● PROBLEM DETAILS: Each line below from the one containing "TASK-82, priority: Minor -> Major" through the one containing "T24, owner: Лариса" should be output exactly as it stands, and no other line should appear.

● MATERIALS PROVIDED:
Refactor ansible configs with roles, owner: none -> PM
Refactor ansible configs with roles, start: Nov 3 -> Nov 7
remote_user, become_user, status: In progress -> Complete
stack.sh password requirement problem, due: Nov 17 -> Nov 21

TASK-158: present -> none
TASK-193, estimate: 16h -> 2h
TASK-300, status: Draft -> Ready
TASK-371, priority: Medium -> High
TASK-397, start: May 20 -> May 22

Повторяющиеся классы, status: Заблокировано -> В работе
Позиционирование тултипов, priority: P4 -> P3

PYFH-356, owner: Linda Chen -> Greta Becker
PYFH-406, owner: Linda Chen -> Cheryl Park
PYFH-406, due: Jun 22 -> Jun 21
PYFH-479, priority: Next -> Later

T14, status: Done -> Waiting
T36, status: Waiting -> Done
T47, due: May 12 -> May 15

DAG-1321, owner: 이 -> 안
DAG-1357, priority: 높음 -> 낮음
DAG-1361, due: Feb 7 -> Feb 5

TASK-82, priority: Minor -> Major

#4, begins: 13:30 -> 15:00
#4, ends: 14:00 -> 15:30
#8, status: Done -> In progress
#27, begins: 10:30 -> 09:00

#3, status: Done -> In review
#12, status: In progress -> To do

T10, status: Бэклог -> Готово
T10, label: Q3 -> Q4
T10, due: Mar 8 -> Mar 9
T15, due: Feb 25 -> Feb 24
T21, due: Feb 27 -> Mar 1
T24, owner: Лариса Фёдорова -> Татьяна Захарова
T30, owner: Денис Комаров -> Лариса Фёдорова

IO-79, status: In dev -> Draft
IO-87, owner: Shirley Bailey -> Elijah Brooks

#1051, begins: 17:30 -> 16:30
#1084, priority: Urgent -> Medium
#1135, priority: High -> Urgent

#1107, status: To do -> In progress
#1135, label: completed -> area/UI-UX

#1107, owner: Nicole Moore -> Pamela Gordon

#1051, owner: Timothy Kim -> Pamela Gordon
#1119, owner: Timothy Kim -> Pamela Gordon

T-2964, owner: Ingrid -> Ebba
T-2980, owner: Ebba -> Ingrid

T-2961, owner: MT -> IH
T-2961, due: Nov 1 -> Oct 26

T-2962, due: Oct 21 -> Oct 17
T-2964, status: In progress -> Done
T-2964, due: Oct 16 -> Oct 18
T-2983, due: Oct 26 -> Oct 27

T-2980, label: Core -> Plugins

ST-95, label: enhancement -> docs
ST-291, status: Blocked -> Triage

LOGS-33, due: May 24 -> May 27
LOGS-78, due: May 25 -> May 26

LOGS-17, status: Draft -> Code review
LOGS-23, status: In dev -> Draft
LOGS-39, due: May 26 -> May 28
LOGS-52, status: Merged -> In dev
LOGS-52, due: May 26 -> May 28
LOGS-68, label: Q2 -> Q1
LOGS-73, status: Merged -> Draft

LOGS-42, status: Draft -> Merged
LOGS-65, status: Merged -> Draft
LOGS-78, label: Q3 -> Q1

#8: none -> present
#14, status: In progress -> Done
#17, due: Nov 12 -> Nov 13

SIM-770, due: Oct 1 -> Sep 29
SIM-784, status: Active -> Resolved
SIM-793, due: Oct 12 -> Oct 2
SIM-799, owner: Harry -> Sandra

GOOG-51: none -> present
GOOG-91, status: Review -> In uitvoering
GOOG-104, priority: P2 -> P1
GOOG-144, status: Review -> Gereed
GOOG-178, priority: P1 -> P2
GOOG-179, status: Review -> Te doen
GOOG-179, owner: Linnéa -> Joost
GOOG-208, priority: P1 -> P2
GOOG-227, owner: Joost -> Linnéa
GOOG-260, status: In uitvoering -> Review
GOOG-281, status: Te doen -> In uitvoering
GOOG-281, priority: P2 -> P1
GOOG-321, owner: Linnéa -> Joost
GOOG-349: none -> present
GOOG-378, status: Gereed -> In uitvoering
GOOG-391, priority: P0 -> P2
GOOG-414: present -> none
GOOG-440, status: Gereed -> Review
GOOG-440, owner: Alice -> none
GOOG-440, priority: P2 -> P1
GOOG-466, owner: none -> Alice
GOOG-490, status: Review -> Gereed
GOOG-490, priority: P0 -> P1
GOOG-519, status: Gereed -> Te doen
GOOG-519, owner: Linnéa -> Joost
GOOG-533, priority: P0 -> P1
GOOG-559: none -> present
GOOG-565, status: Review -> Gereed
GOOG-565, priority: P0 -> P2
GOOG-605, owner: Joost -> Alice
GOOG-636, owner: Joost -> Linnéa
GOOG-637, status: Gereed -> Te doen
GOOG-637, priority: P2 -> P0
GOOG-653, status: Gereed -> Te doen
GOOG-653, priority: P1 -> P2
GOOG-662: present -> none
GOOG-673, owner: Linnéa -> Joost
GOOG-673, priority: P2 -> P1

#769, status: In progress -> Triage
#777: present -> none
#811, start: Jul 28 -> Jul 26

● OUTPUT OF THE TASK:
TASK-82, priority: Minor -> Major

#4, begins: 13:30 -> 15:00
#4, ends: 14:00 -> 15:30
#8, status: Done -> In progress
#27, begins: 10:30 -> 09:00

#3, status: Done -> In review
#12, status: In progress -> To do

T10, status: Бэклог -> Готово
T10, label: Q3 -> Q4
T10, due: Mar 8 -> Mar 9
T15, due: Feb 25 -> Feb 24
T21, due: Feb 27 -> Mar 1
T24, owner: Лариса Фёдорова -> Татьяна Захарова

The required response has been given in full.